The Public Utility Commission (PUC) of Texas’ has implemented a requirement that utility providers provide redundancy for Advanced Metering System (AMS) and Market Operations applications in the event that the utility’s primary data center becomes inoperable. In response, a Fortune 500 utility company established an Enterprise disaster recovery implementation program committed to enabling a solution that would ensure fewer than 59 minutes of downtime.
The company quickly realized that its existing data center was significantly underprepared for integration into a multi-data center environment. Not only did a second data center need to be created to mirror the first, but the first needed to be completely upgraded to allow for new capabilities including storage, network, security and platform improvements.
The creation of a second data center created other challenges within the IT organization as a whole: First, the company would have to staff and maintain two data centers, and second, the company would need to be capable of shifting all operations to the secondary data center in the event of disaster. These challenges meant introducing new technologies, new processes, and new responsibilities to the IT team.
The company engaged Sendero to manage the entire life cycle of this program. The effort started with the building of the second data center facility, and ended with delivering the final product that enabled applications to be orchestrated and moved between data centers. The solution had to meet the Recovery Time Objective (RTO) of 59 minutes. Working with the company’s stakeholders to manage the software, hardware, and infrastructure technology, Sendero actively led project cutovers, documentation gathering efforts, and strategic planning sessions to ensure an effective solution.
Sendero led many change management efforts including training, demonstrations, knowledge transfer sessions, and documentation buildout. To ensure the IT organization had a lasting artifact it could reference to understand the Disaster Recovery solution, Sendero created a single document that detailed the step-by-step processes to follow in the event of a disaster, specific to the roles within the IT organization. The documentation also covered the application and infrastructure steps required to ensure minimal downtime during the failover process. This playbook provided each IT group with an understanding of how the groups were interrelated, with references to detailed vendor and project documentation.
Sendero’s team actively led project cutovers, documentation gathering efforts, and strategic planning sessions to ensure a quality and effective solution.
Sendero drove this project to completion with minimal downtime and critical issues
- Implementation of the DR solution, which allowed for the successful migration of AMS applications between two data centers, was completed by the original commitment date.
- The IT Operations organization was aligned with the PMO methodology to ensure quality delivery, vendor accountability, and consistent communication across the IT Operations organization for all future IT projects.
- The Operational Readiness and Assurance effort successfully completed and handed over the Geographical High Availability Playbook, which served as a detailed, cross-functional operations manual to execute the DR solution for director through system administrator audiences.

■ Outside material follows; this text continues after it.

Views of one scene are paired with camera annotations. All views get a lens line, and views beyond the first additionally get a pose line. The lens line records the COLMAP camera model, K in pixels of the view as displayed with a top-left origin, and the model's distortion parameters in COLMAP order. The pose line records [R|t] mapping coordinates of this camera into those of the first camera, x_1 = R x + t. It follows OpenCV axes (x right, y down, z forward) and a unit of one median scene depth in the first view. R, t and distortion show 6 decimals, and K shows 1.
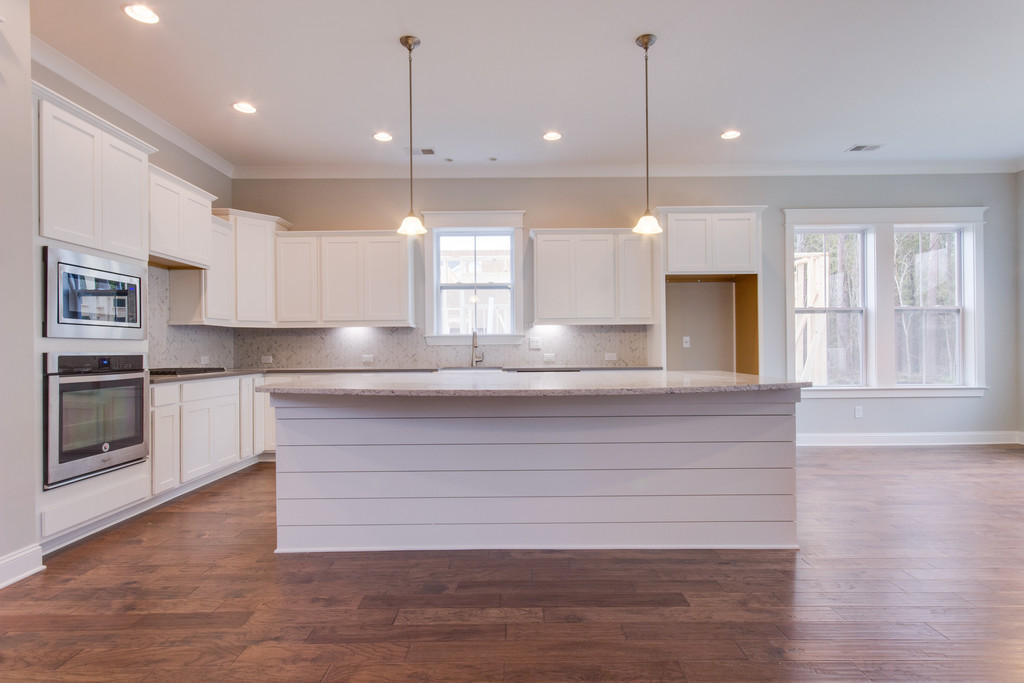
lens RADIAL K [[533.9, 0, 516.3], [0, 533.9, 348.9], [0, 0, 1]] dist [-0.000866, -0.001252]
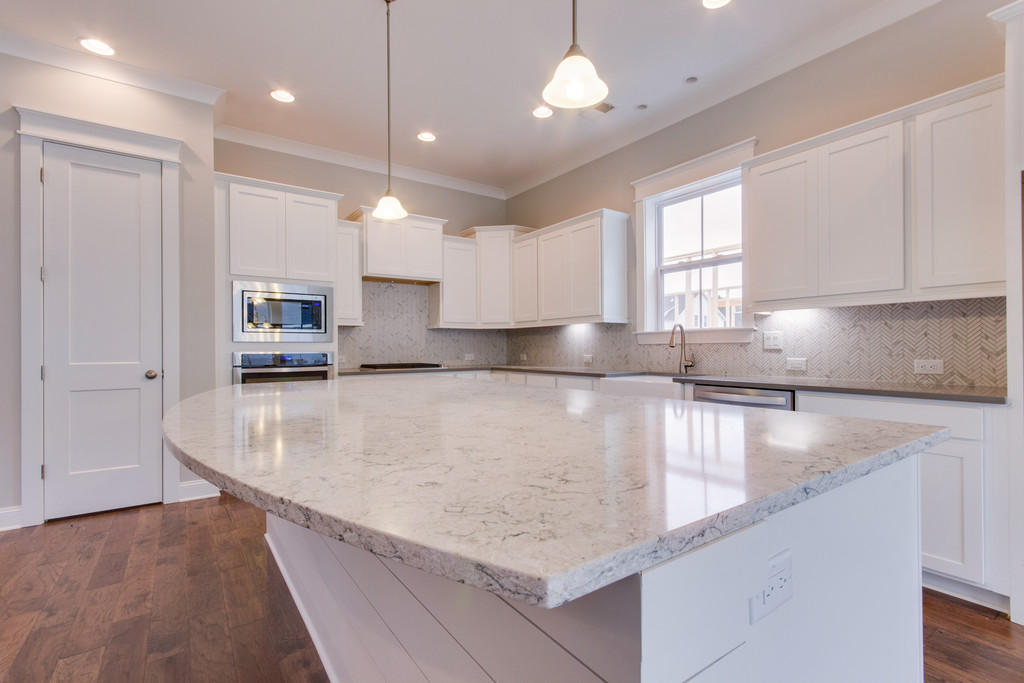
lens RADIAL K [[471.7, 0, 514.2], [0, 471.7, 346.3], [0, 0, 1]] dist [0.000012, 0.000641]
pose [[0.574211, 0.002767, -0.818703, 0.352826], [0.001057, 0.999991, 0.004121, -0.007312], [0.818707, -0.003232, 0.574203, 0.476589]]
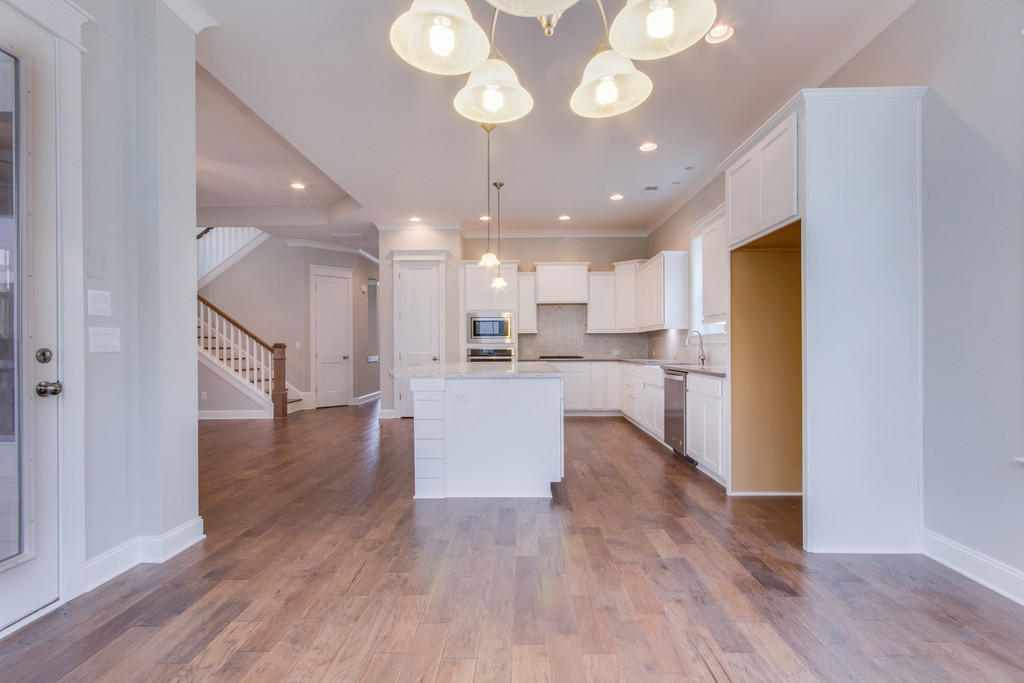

In addition to achieving the 59-minute availability requirement, the solution provided the following benefits:
- Reduced backup and recovery times (with the rollout of a new backup solution)
- Integrated operating systems with Active Directory for centralized management of all accounts
- Automated support with scripts to start, stop, monitor, and clean each application
All DR-enabled systems were validated for end-to-end integration (regardless of the data center in which the application resided), and server automation was implemented for future projects using virtualization capabilities at both data centers.